Assez de faux semblants ! Bien sûr, l’islam n’est pas seulement
l’islamisme, et nos concitoyens musulmans ne sont pas seulement musulmans, mais
des hommes et des femmes doués de sens moral et de responsabilité individuelle.
Et justement : il leur incombe de faire face aux réalités déplaisantes, et
il incombe à tous de comprendre qu’ils en sont capables et donc de l’exiger
d’eux. Quelles réalités ? Celle-ci, par exemple : les seuls pays au
monde à punir de mort le blasphème et l’apostasie sont 13 pays musulmans
agissant au nom de l’islam et se référant à ses textes saints. Et presque partout
où l’islam est dominant, l’apostasie est illégale et les droits des
non-musulmans sont bafoués.
A lire aussi, témoignage d’une ancienne salafiste: « Dans
l’islam, on cherche seulement à obéir, et surtout ne pas être puni »
Il y a des musulmans humanistes, et qui tentent de créer un islam
humaniste – ou un humanisme spirituel s’exprimant dans le langage symbolique
des cultures d’islam. Ceux-là ont en commun d’assumer le même devoir de
lucidité : l’obscurantisme wahhabite, l’impérialisme fréro-salafiste,
la sauvagerie jihadiste ont tout à voir avec l’islam ! Comment espérer en
extirper ces monstruosités – ou créer un islam régénéré qui en soit délivré –
sans admettre d’abord que pour l’instant elles font partie de lui ?
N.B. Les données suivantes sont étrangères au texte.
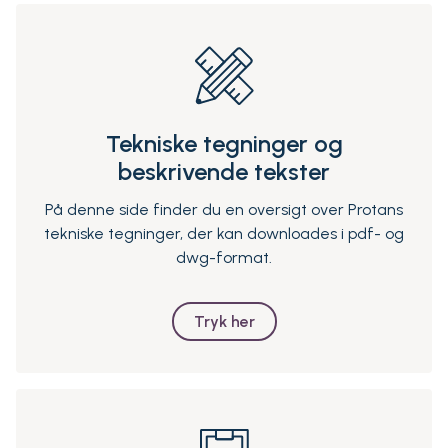
Tekniske tegninger og
beskrivende tekster
På denne side finder du en oversigt over Protans
tekniske tegninger, der kan downloades i pdf- og
dwg-format.
Tryk her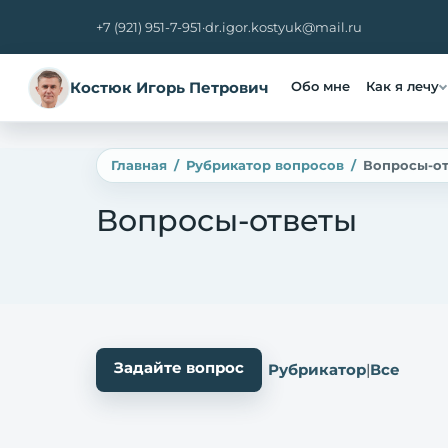
+7 (921) 951-7-951
·
dr.igor.kostyuk@mail.ru
Костюк Игорь Петрович
Обо мне
Как я лечу
Главная
Рубрикатор вопросов
Вопросы-о
Вопросы-ответы
Задайте вопрос
Рубрикатор
|
Все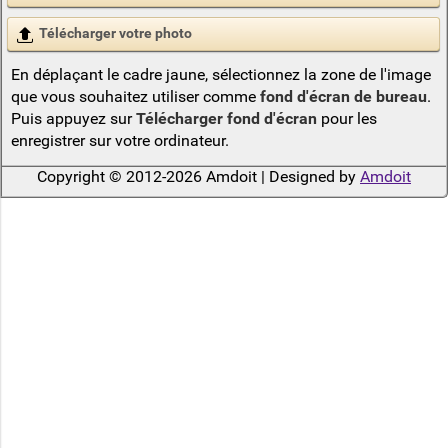
Télécharger votre photo
En déplaçant le cadre jaune, sélectionnez la zone de l'image
que vous souhaitez utiliser comme
fond d'écran de bureau
.
Puis appuyez sur
Télécharger fond d'écran
pour les
enregistrer sur votre ordinateur.
Copyright © 2012-2026 Amdoit | Designed by
Amdoit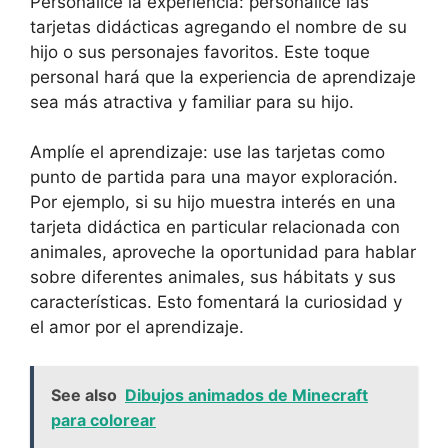
Personalice la experiencia: personalice las
tarjetas didácticas agregando el nombre de su
hijo o sus personajes favoritos. Este toque
personal hará que la experiencia de aprendizaje
sea más atractiva y familiar para su hijo.
Amplíe el aprendizaje: use las tarjetas como
punto de partida para una mayor exploración.
Por ejemplo, si su hijo muestra interés en una
tarjeta didáctica en particular relacionada con
animales, aproveche la oportunidad para hablar
sobre diferentes animales, sus hábitats y sus
características. Esto fomentará la curiosidad y
el amor por el aprendizaje.
See also
Dibujos animados de Minecraft
para colorear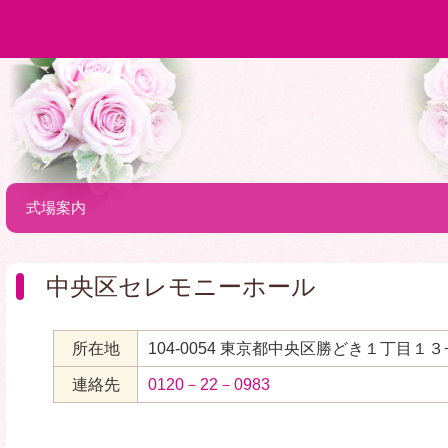
式場案内
中央区セレモニーホール
所在地
104-0054 東京都中央区勝どき１丁目１３
連絡先
0120－22－0983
Problème de sens, enfin : on ne peut pas lutter contre le
communautarisme sans donner envie d’appartenir à la communauté nationale. Et
cela ne passe pas par les milliards d’euros déversés dans une « politique
de la ville » jusqu’ici notoirement inefficace, mais avant tout par le
fait de donner le goût et la fierté de cette appartenance. Cessons de mépriser
les habitants des « quartiers » : ils ont le droit de vouloir de
la France autre chose que « du pain et des jeux » – des allocations
et une connexion à Netflix. Ils ont le droit d’exiger de nous que nous leur
proposions de rejoindre ce qui a fait et fait encore la grandeur de la France.
Un simple espace géographique de transit, un « hub » économique ou
une start-up nation ne sauraient combler le besoin
d’appartenance de l’être humain. Il faut réhabiliter l’identité française.
Réhabiliter et non sacraliser, mais réhabiliter tout de même.
N’est-il pas surréaliste qu’en France la seule identité que l’on n’ait
pas le droit de revendiquer fièrement soit l’identité française – à part lors
des matchs de coupe du monde, et encore ? La culpabilisation permanente de
l’Occident est le principal terreau du communautarisme : elle pousse ceux
qui le peuvent à embrasser des identités alternatives, et désarme moralement
ceux qui ne peuvent être qu’occidentaux.
Certains prétendent mettre de côté l’art de vivre et les traditions
françaises pour mieux accueillir ceux qui viennent d’ailleurs. Mensonge !
On ne se sent pas bien accueilli lorsque l’on entre dans une maison vide.
Toutes les civilisations de ce monde ont du sang sur les mains ! Au moins
la nôtre a-t-elle la lucidité de ne pas se croire parfaite, et c’est peut-être
sa plus grande noblesse à condition qu’elle trouve la force de se tenir la tête
haute malgré tout.
Héritiers de l’Antiquité, de la Chrétienté et des Lumières, du Parthénon
et des cathédrales gothiques, de Socrate et de Victor Hugo, nous sommes les
dépositaires de quelque chose qui nous dépasse et que nous avons le devoir
d’enrichir et de transmettre. Et si nous perdons cela de vue le combat contre
l’islamisme et le communautarisme sera voué à l’échec.